- _Data entries_
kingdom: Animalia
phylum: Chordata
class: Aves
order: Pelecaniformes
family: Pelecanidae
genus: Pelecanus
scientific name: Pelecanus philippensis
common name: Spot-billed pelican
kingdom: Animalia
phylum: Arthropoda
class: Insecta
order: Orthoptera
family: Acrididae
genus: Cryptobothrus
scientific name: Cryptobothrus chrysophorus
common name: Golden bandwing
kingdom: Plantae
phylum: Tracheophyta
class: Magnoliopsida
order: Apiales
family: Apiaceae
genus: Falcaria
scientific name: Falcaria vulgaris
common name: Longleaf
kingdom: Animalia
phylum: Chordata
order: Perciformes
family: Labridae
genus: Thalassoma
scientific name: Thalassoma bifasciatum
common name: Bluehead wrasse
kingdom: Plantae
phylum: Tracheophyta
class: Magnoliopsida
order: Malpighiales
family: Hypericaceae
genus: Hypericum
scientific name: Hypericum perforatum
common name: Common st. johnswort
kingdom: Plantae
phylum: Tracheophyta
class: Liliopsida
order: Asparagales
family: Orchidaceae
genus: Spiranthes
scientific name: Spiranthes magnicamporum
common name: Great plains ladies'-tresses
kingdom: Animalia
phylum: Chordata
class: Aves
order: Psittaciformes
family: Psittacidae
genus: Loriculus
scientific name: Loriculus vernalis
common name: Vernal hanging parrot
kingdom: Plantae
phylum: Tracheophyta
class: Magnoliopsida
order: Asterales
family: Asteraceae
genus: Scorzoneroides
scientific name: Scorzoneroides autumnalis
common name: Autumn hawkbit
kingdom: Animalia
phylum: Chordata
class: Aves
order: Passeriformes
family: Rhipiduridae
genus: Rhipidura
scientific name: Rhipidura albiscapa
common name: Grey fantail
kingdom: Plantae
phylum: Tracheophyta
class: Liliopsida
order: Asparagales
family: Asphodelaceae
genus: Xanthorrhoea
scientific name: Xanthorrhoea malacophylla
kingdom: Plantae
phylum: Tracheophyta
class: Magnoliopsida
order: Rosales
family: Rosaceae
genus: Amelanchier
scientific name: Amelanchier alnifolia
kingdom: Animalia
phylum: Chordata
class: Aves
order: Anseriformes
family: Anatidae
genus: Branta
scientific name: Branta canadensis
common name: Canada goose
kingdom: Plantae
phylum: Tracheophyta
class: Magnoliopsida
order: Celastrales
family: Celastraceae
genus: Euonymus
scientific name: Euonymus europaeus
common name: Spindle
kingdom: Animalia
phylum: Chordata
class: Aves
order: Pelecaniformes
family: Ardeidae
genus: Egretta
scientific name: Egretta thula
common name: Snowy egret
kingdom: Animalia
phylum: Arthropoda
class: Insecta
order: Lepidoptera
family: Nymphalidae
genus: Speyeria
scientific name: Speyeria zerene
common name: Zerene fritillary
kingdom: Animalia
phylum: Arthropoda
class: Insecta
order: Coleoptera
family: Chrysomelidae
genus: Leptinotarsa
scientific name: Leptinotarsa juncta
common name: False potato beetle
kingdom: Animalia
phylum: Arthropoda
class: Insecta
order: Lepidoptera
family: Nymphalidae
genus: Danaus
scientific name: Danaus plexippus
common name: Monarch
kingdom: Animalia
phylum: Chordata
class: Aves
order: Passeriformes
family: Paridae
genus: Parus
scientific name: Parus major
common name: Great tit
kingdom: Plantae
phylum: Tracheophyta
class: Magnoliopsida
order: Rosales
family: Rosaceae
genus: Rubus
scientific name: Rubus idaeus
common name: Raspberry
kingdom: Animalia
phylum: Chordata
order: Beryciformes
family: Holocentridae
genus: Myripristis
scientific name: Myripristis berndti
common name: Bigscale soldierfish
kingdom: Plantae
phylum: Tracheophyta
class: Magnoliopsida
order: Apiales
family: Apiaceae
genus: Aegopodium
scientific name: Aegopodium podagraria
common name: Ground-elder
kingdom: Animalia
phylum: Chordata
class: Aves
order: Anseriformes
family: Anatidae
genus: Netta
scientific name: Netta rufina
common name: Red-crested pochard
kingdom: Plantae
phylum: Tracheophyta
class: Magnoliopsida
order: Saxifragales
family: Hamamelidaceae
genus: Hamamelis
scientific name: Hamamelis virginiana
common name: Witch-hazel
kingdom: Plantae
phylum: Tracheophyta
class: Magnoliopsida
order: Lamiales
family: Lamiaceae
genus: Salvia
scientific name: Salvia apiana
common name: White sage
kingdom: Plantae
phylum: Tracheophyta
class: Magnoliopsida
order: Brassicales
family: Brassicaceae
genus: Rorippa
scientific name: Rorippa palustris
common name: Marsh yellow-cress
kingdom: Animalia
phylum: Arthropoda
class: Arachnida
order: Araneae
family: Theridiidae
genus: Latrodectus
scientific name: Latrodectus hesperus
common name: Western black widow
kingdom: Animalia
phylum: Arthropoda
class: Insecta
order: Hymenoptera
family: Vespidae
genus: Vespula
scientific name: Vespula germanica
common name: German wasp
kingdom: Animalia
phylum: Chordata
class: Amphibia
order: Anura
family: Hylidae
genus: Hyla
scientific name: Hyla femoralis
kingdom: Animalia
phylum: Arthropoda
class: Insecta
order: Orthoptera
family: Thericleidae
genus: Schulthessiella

- _What is expected_
Render every line of the records above as a numbered list, omitting any blank lines.

- _Answer_
1. kingdom: Animalia
2. phylum: Chordata
3. class: Aves
4. order: Pelecaniformes
5. family: Pelecanidae
6. genus: Pelecanus
7. scientific name: Pelecanus philippensis
8. common name: Spot-billed pelican
9. kingdom: Animalia
10. phylum: Arthropoda
11. class: Insecta
12. order: Orthoptera
13. family: Acrididae
14. genus: Cryptobothrus
15. scientific name: Cryptobothrus chrysophorus
16. common name: Golden bandwing
17. kingdom: Plantae
18. phylum: Tracheophyta
19. class: Magnoliopsida
20. order: Apiales
21. family: Apiaceae
22. genus: Falcaria
23. scientific name: Falcaria vulgaris
24. common name: Longleaf
25. kingdom: Animalia
26. phylum: Chordata
27. order: Perciformes
28. family: Labridae
29. genus: Thalassoma
30. scientific name: Thalassoma bifasciatum
31. common name: Bluehead wrasse
32. kingdom: Plantae
33. phylum: Tracheophyta
34. class: Magnoliopsida
35. order: Malpighiales
36. family: Hypericaceae
37. genus: Hypericum
38. scientific name: Hypericum perforatum
39. common name: Common st. johnswort
40. kingdom: Plantae
41. phylum: Tracheophyta
42. class: Liliopsida
43. order: Asparagales
44. family: Orchidaceae
45. genus: Spiranthes
46. scientific name: Spiranthes magnicamporum
47. common name: Great plains ladies'-tresses
48. kingdom: Animalia
49. phylum: Chordata
50. class: Aves
51. order: Psittaciformes
52. family: Psittacidae
53. genus: Loriculus
54. scientific name: Loriculus vernalis
55. common name: Vernal hanging parrot
56. kingdom: Plantae
57. phylum: Tracheophyta
58. class: Magnoliopsida
59. order: Asterales
60. family: Asteraceae
61. genus: Scorzoneroides
62. scientific name: Scorzoneroides autumnalis
63. common name: Autumn hawkbit
64. kingdom: Animalia
65. phylum: Chordata
66. class: Aves
67. order: Passeriformes
68. family: Rhipiduridae
69. genus: Rhipidura
70. scientific name: Rhipidura albiscapa
71. common name: Grey fantail
72. kingdom: Plantae
73. phylum: Tracheophyta
74. class: Liliopsida
75. order: Asparagales
76. family: Asphodelaceae
77. genus: Xanthorrhoea
78. scientific name: Xanthorrhoea malacophylla
79. kingdom: Plantae
80. phylum: Tracheophyta
81. class: Magnoliopsida
82. order: Rosales
83. family: Rosaceae
84. genus: Amelanchier
85. scientific name: Amelanchier alnifolia
86. kingdom: Animalia
87. phylum: Chordata
88. class: Aves
89. order: Anseriformes
90. family: Anatidae
91. genus: Branta
92. scientific name: Branta canadensis
93. common name: Canada goose
94. kingdom: Plantae
95. phylum: Tracheophyta
96. class: Magnoliopsida
97. order: Celastrales
98. family: Celastraceae
99. genus: Euonymus
100. scientific name: Euonymus europaeus
101. common name: Spindle
102. kingdom: Animalia
103. phylum: Chordata
104. class: Aves
105. order: Pelecaniformes
106. family: Ardeidae
107. genus: Egretta
108. scientific name: Egretta thula
109. common name: Snowy egret
110. kingdom: Animalia
111. phylum: Arthropoda
112. class: Insecta
113. order: Lepidoptera
114. family: Nymphalidae
115. genus: Speyeria
116. scientific name: Speyeria zerene
117. common name: Zerene fritillary
118. kingdom: Animalia
119. phylum: Arthropoda
120. class: Insecta
121. order: Coleoptera
122. family: Chrysomelidae
123. genus: Leptinotarsa
124. scientific name: Leptinotarsa juncta
125. common name: False potato beetle
126. kingdom: Animalia
127. phylum: Arthropoda
128. class: Insecta
129. order: Lepidoptera
130. family: Nymphalidae
131. genus: Danaus
132. scientific name: Danaus plexippus
133. common name: Monarch
134. kingdom: Animalia
135. phylum: Chordata
136. class: Aves
137. order: Passeriformes
138. family: Paridae
139. genus: Parus
140. scientific name: Parus major
141. common name: Great tit
142. kingdom: Plantae
143. phylum: Tracheophyta
144. class: Magnoliopsida
145. order: Rosales
146. family: Rosaceae
147. genus: Rubus
148. scientific name: Rubus idaeus
149. common name: Raspberry
150. kingdom: Animalia
151. phylum: Chordata
152. order: Beryciformes
153. family: Holocentridae
154. genus: Myripristis
155. scientific name: Myripristis berndti
156. common name: Bigscale soldierfish
157. kingdom: Plantae
158. phylum: Tracheophyta
159. class: Magnoliopsida
160. order: Apiales
161. family: Apiaceae
162. genus: Aegopodium
163. scientific name: Aegopodium podagraria
164. common name: Ground-elder
165. kingdom: Animalia
166. phylum: Chordata
167. class: Aves
168. order: Anseriformes
169. family: Anatidae
170. genus: Netta
171. scientific name: Netta rufina
172. common name: Red-crested pochard
173. kingdom: Plantae
174. phylum: Tracheophyta
175. class: Magnoliopsida
176. order: Saxifragales
177. family: Hamamelidaceae
178. genus: Hamamelis
179. scientific name: Hamamelis virginiana
180. common name: Witch-hazel
181. kingdom: Plantae
182. phylum: Tracheophyta
183. class: Magnoliopsida
184. order: Lamiales
185. family: Lamiaceae
186. genus: Salvia
187. scientific name: Salvia apiana
188. common name: White sage
189. kingdom: Plantae
190. phylum: Tracheophyta
191. class: Magnoliopsida
192. order: Brassicales
193. family: Brassicaceae
194. genus: Rorippa
195. scientific name: Rorippa palustris
196. common name: Marsh yellow-cress
197. kingdom: Animalia
198. phylum: Arthropoda
199. class: Arachnida
200. order: Araneae
201. family: Theridiidae
202. genus: Latrodectus
203. scientific name: Latrodectus hesperus
204. common name: Western black widow
205. kingdom: Animalia
206. phylum: Arthropoda
207. class: Insecta
208. order: Hymenoptera
209. family: Vespidae
210. genus: Vespula
211. scientific name: Vespula germanica
212. common name: German wasp
213. kingdom: Animalia
214. phylum: Chordata
215. class: Amphibia
216. order: Anura
217. family: Hylidae
218. genus: Hyla
219. scientific name: Hyla femoralis
220. kingdom: Animalia
221. phylum: Arthropoda
222. class: Insecta
223. order: Orthoptera
224. family: Thericleidae
225. genus: Schulthessiella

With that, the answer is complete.